Since 1994, more than 3 million illegal gun sales have been prevented by background checks.
The question of how to reduce gun violence has a different answer depending on who you ask. About half of Americans consider gun violence to be a big problem, but more than eight in 10 Black adults think it’s a very big problem, compared to just under four in ten white adults. Attitudes are similarly divided along partisan lines, with at least eight in ten Democrats favoring the creation of a federal database to track all gun sales, and a majority of Republicans in opposition.
Polling versus policy
One measure to limit gun sales has broad partisan support: subjecting private gun sales, and gun show sales, to background checks. This measure can be effective — since 1994, more than 3 million illegal gun sales have been prevented by background checks — however key loopholes in the process still need to be closed.
As the New York Times notes, just hours after the reprehensible massacre of 19 children and two adults in Uvalde on May 24, Democrats moved to prepare the way for votes on legislation to toughen background checks.
Reviving efforts to pass stricter gun laws
Historically, Republicans have dragged their heels on two bills Democrats are now trying to reignite: one aiming to expand criminal background checks for online and gun show gun buyers, and another to extend the delay for gun buyers highlighted by the instant background check system to give the F.B.I. more time to investigate them. There has been a slight attitude shift in the last few years, however — notable after the 2019 mass shootings in El Paso and Dayton, Ohio — and though GOP senators appeared reluctant to budge earlier this week, a few Democrats are optimistic that proposals that have demonstrable support across the aisle may yet have legs.
The ‘Charleston loophole’
A key priority for Democrats is the HR 1446 bill, which is backed by Democratic Rep. Jim Clyburn of South Carolina, and has been passed by the House. This aims to close the “Charleston loophole,” which currently means that some licensed gun sales are completed before the necessary background checks are satisfied, because purchases proceed by default after three business days. It was thanks to this oversight that a White gunman was able to buy a firearm with which he later slaughtered nine worshippers at a church in Charleston, South Carolina, in 2015.

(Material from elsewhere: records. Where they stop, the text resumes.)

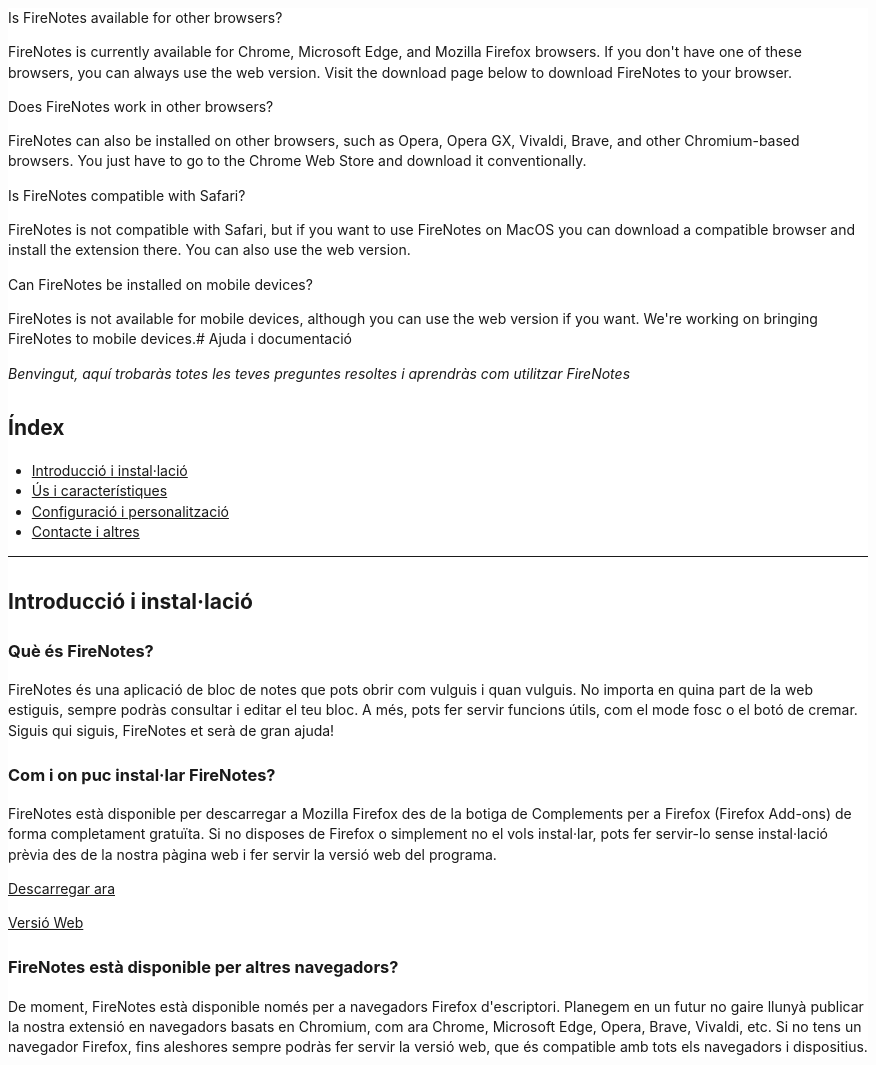 Is FireNotes available for other browsers?

FireNotes is currently available for Chrome, Microsoft Edge, and Mozilla Firefox browsers. If you don't have one of these browsers, you can always use the web version. Visit the download page below to download FireNotes to your browser.

Does FireNotes work in other browsers?

FireNotes can also be installed on other browsers, such as Opera, Opera GX, Vivaldi, Brave, and other Chromium-based browsers. You just have to go to the Chrome Web Store and download it conventionally.

Is FireNotes compatible with Safari?

FireNotes is not compatible with Safari, but if you want to use FireNotes on MacOS you can download a compatible browser and install the extension there. You can also use the web version.

Can FireNotes be installed on mobile devices?

FireNotes is not available for mobile devices, although you can use the web version if you want. We're working on bringing FireNotes to mobile devices.# Ajuda i documentació

*Benvingut, aquí trobaràs totes les teves preguntes resoltes i aprendràs com utilitzar FireNotes*

## Índex
- [Introducció i instal·lació](#introduction)
- [Ús i característiques](#usage)
- [Configuració i personalització](#settings)
- [Contacte i altres](#contact)

---

## Introducció i instal·lació

### Què és FireNotes?
FireNotes és una aplicació de bloc de notes que pots obrir com vulguis i quan vulguis. No importa en quina part de la web estiguis, sempre podràs consultar i editar el teu bloc. A més, pots fer servir funcions útils, com el mode fosc o el botó de cremar. Siguis qui siguis, FireNotes et serà de gran ajuda!

### Com i on puc instal·lar FireNotes?
FireNotes està disponible per descarregar a Mozilla Firefox des de la botiga de Complements per a Firefox (Firefox Add-ons) de forma completament gratuïta. Si no disposes de Firefox o simplement no el vols instal·lar, pots fer servir-lo sense instal·lació prèvia des de la nostra pàgina web i fer servir la versió web del programa.

[Descarregar ara](https://firenotes-extension.github.io/download)

[Versió Web](https://firenotes-extension.github.io/web-version)

### FireNotes està disponible per altres navegadors?
De moment, FireNotes està disponible només per a navegadors Firefox d'escriptori. Planegem en un futur no gaire llunyà publicar la nostra extensió en navegadors basats en Chromium, com ara Chrome, Microsoft Edge, Opera, Brave, Vivaldi, etc. Si no tens un navegador Firefox, fins aleshores sempre podràs fer servir la versió web, que és compatible amb tots els navegadors i dispositius.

HR 1446 would increase the time that a federal firearms licensee must wait to get a complete background check for an unlicensed person to at least 10 business days. If this time ran out and the check wasn’t complete, HR 1446 would mean the purchaser had to ask the FBI to finish its investigation before authorization was received.
On Tuesday night per CNN, Senate Democrats moved to add the Enhanced Background Checks Act of 2021 to the legislative calendar. The measure would have to get at least 60 votes to override a filibuster, which it’s unlikely to obtain at the moment — though its supporters say that shouldn’t be a deterrent.
“I think we need to hold every member of Congress accountable and vote so that the public knows where every one of us stand,” said Democratic Sen. Richard Blumenthal of Connecticut on Tuesday according to CNN. “I think there may well be areas of agreement. I have come close to agreement with a number of my colleagues on a red flag statute.”
Unlicensed and private gun sales
At the moment, background checks aren’t required for firearms sales by private and unlicensed vendors. The HR 8 bill, aka the Bipartisan Background Checks Act of 2021, would extend the background check requirement to cover all gun sales and transfers. The bill passed the House in a 227-203 vote last year, with one Democrat opposing, and eight Republicans voting in support.
Based on Democratic Sen. Joe Manchin and Republican Sen. Pat Toomey’s failed 2013 effort to pass a compromise bill that would’ve required background checks on commercial sales, but allowed individuals to sell to family and friends without checks, HR 8 is unlikely to survive the Senate’s filibuster rules — even allowing for majority support.
“It makes no sense at all why we can’t do commonsense — commonsense — things and try to prevent some of this from happening,” a frustrated Manchin said on Tuesday per The Hill.
“You would think there’d be enough common sense,” he added according to The New York Times. “The filibuster is the only thing that prevents us from total insanity.”
On Wednesday, Toomey reportedly showed signs of a renewed effort to push background checks through.
“I think the thing that would have the best chance would be the thing that has gotten Republican support before, which is expanding background checks,” he said.
‘Red flag’ laws
Per Axios, red flag legislation appears to be the most likely path to limit gun violence based on lawmakers’ current positions. Such legislation would give authorities powers to confiscate guns from people believed to be a danger to themselves or others — though several Republicans feel this should be for states, not Congress, to decide.